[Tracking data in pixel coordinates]
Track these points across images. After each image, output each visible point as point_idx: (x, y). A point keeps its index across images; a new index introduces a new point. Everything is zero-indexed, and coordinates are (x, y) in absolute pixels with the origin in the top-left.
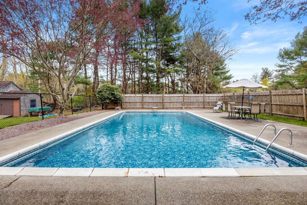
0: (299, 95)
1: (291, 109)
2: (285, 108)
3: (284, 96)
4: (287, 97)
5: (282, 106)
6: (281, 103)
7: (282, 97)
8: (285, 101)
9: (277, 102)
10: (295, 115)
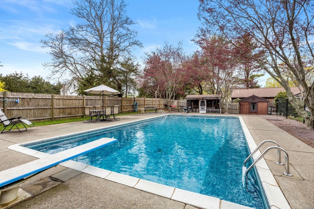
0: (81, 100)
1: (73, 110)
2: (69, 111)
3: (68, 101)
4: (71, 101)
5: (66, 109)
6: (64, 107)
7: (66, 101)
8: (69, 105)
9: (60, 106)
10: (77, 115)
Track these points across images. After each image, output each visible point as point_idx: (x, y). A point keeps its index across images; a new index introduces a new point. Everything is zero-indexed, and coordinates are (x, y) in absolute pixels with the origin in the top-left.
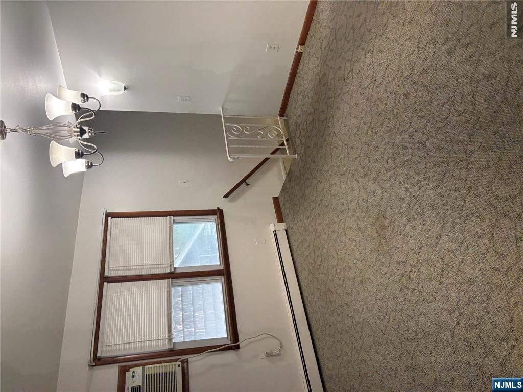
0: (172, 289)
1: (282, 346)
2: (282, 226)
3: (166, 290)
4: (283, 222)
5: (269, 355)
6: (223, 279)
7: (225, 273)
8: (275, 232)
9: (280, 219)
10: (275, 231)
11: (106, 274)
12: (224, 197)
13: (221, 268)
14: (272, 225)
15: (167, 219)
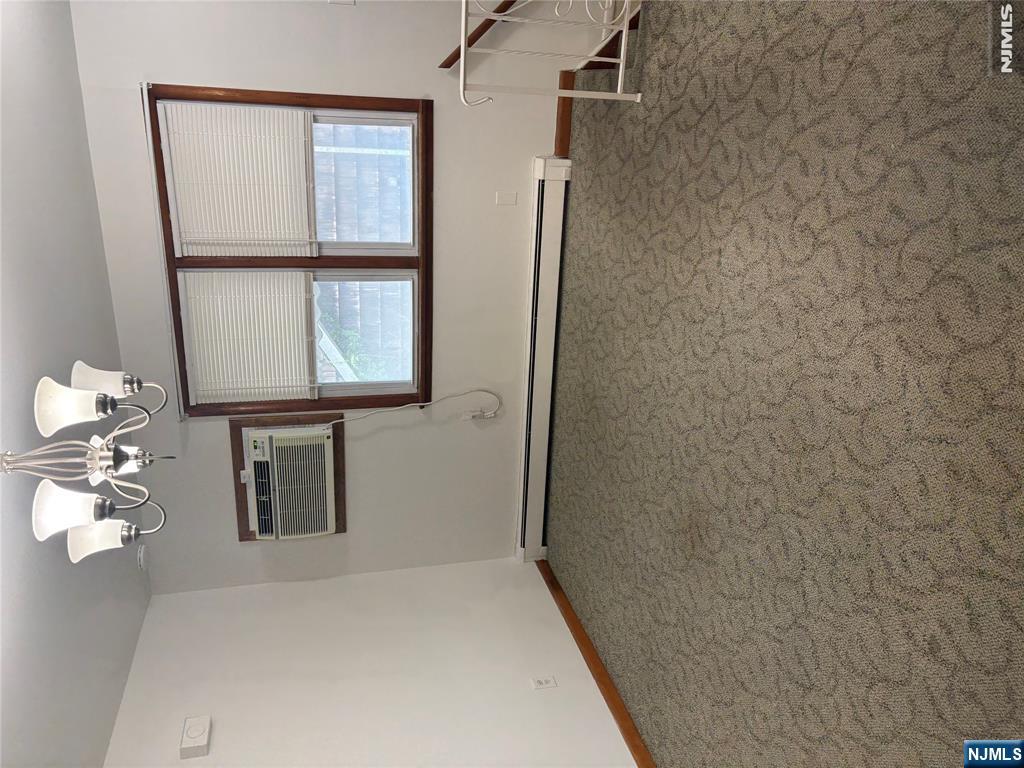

What you are asked to do: Reproduce the material from its first line down to the line containing "10: (77, 115)", with both ends included. Leave the pictures out of your answer.

Result:
Track these points across images. After each image, output each visible point as point_idx: (x, y). A point keeps its index across images; a new index introduces a new point. Everything is zero-indexed, and coordinates are (x, y) in absolute pixels with the origin in the top-left.
0: (299, 95)
1: (291, 109)
2: (285, 108)
3: (284, 96)
4: (287, 97)
5: (282, 106)
6: (281, 103)
7: (282, 97)
8: (285, 101)
9: (277, 102)
10: (295, 115)
0: (81, 100)
1: (73, 110)
2: (69, 111)
3: (68, 101)
4: (71, 101)
5: (66, 109)
6: (64, 107)
7: (66, 101)
8: (69, 105)
9: (60, 106)
10: (77, 115)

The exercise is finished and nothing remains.